Polson v. State

137 Ind. 519 | Ind. | 1893

Coffey, J.

The appellant was prosecuted, in the Allen Circuit Court, upon an affidavit and information consisting of four counts.

The first and second counts charge him with assault upon one Laura Dillon, a female child under the age of twelve years, with the intent to commit the crime of rape, and the third and fourth counts charge him with assault and battery upon the same person, with a like intent.

Upon a trial of the cause, the jury returned the following verdict: “We, the jury, find the defendant guilty of assault and battery with intent to commit the crime of rape, and we further find that he should be confined in the State prison for the period of five years, and fined in the sum of $5.”

It is contended by the appellant, that this verdict is defective, and should have been set aside by the trial court, because it does not recite that the jury found the *521appellant guilty as charged in the affidavit and information.

The verdict does show upon its face, that the jury found the appellant guilty of assault and battery with intent to commit the crime of rape, and that is the charge made against him in the affidavit and information.
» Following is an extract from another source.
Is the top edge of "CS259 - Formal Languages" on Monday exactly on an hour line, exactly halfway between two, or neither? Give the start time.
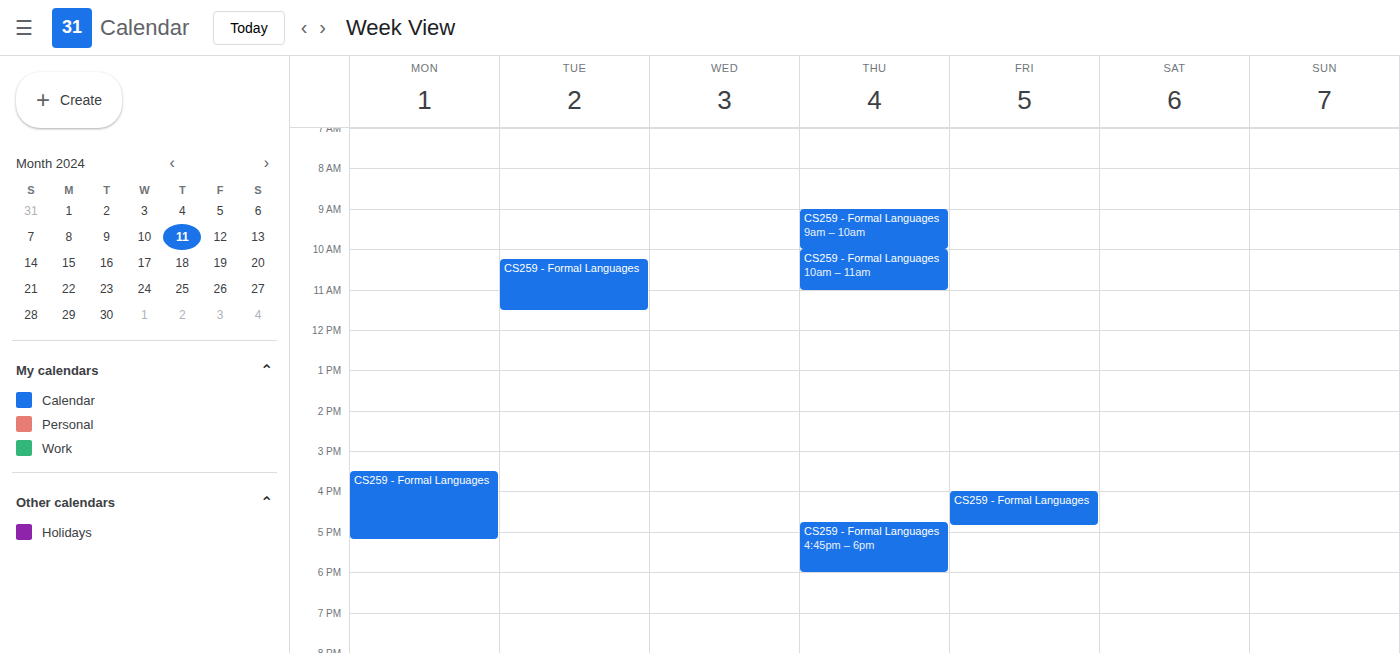
3:30 PM -- halfway between the 3 PM and 4 PM lines.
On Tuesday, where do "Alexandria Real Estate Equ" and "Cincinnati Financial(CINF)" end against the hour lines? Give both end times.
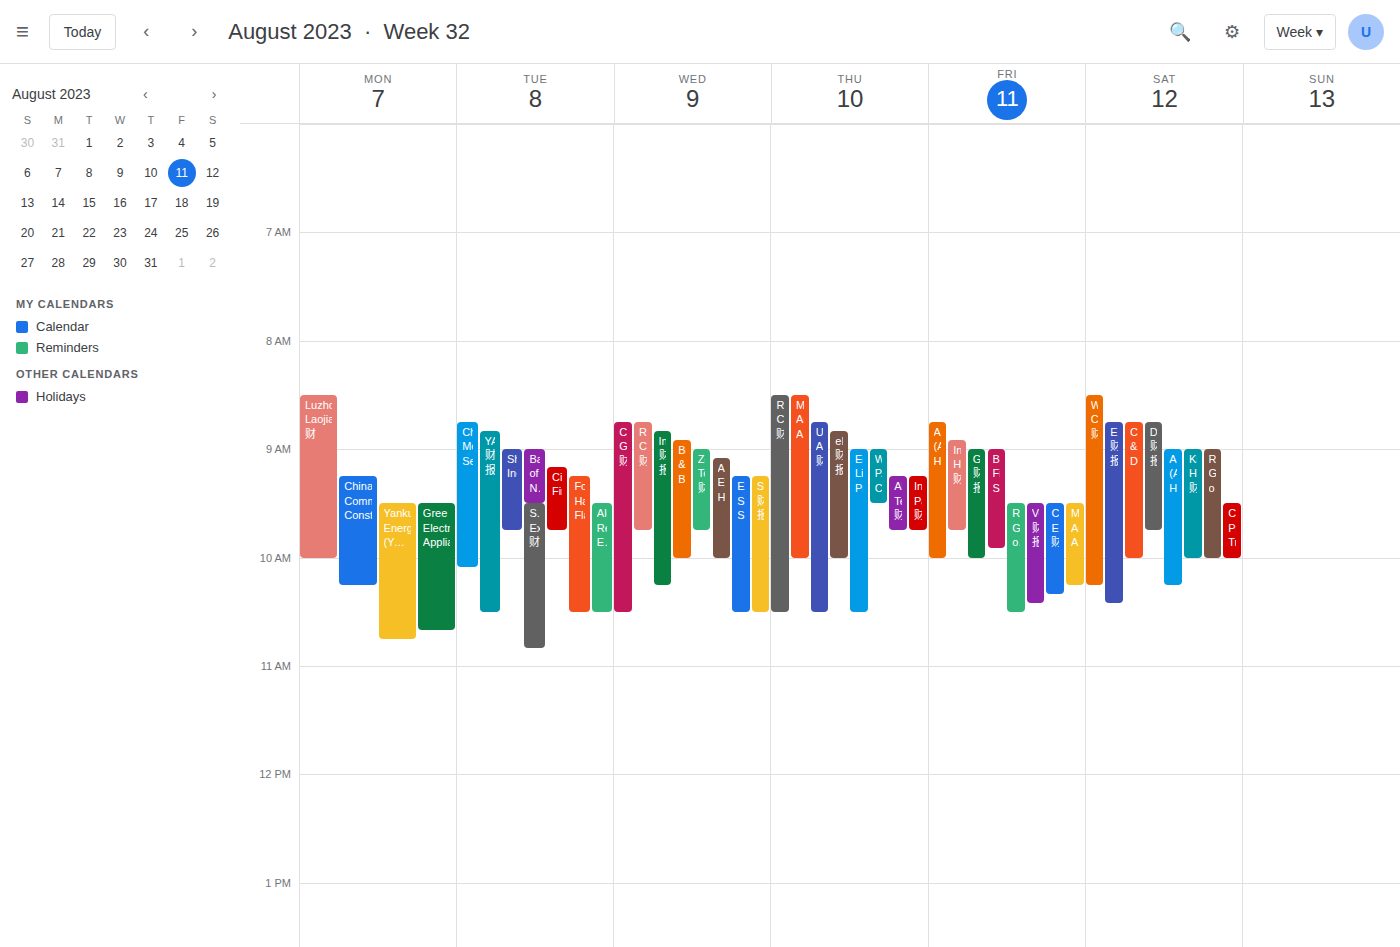
"Alexandria Real Estate Equ": 10:30 AM, halfway between the 10 AM and 11 AM lines. "Cincinnati Financial(CINF)": 9:45 AM, neither: three quarters of the way from the 9 AM line to the 10 AM line.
It is true that the recital suggested, which is usual in verdicts, would have removed all doubt, but we do not think we are authorized to assume that the jury found the appellant guilty of a crime with which he was not charged and upon which he was not tried.

We must presume that the jury found the appellant guilty of the assault and battery, for which they were sworn to try him, and the failure to recite that fact in their verdict, if it be a defect, is one which could not injure him. Kenneqar v. State. 120 Ind. 176; Beggs v. State, 122 Ind. 54.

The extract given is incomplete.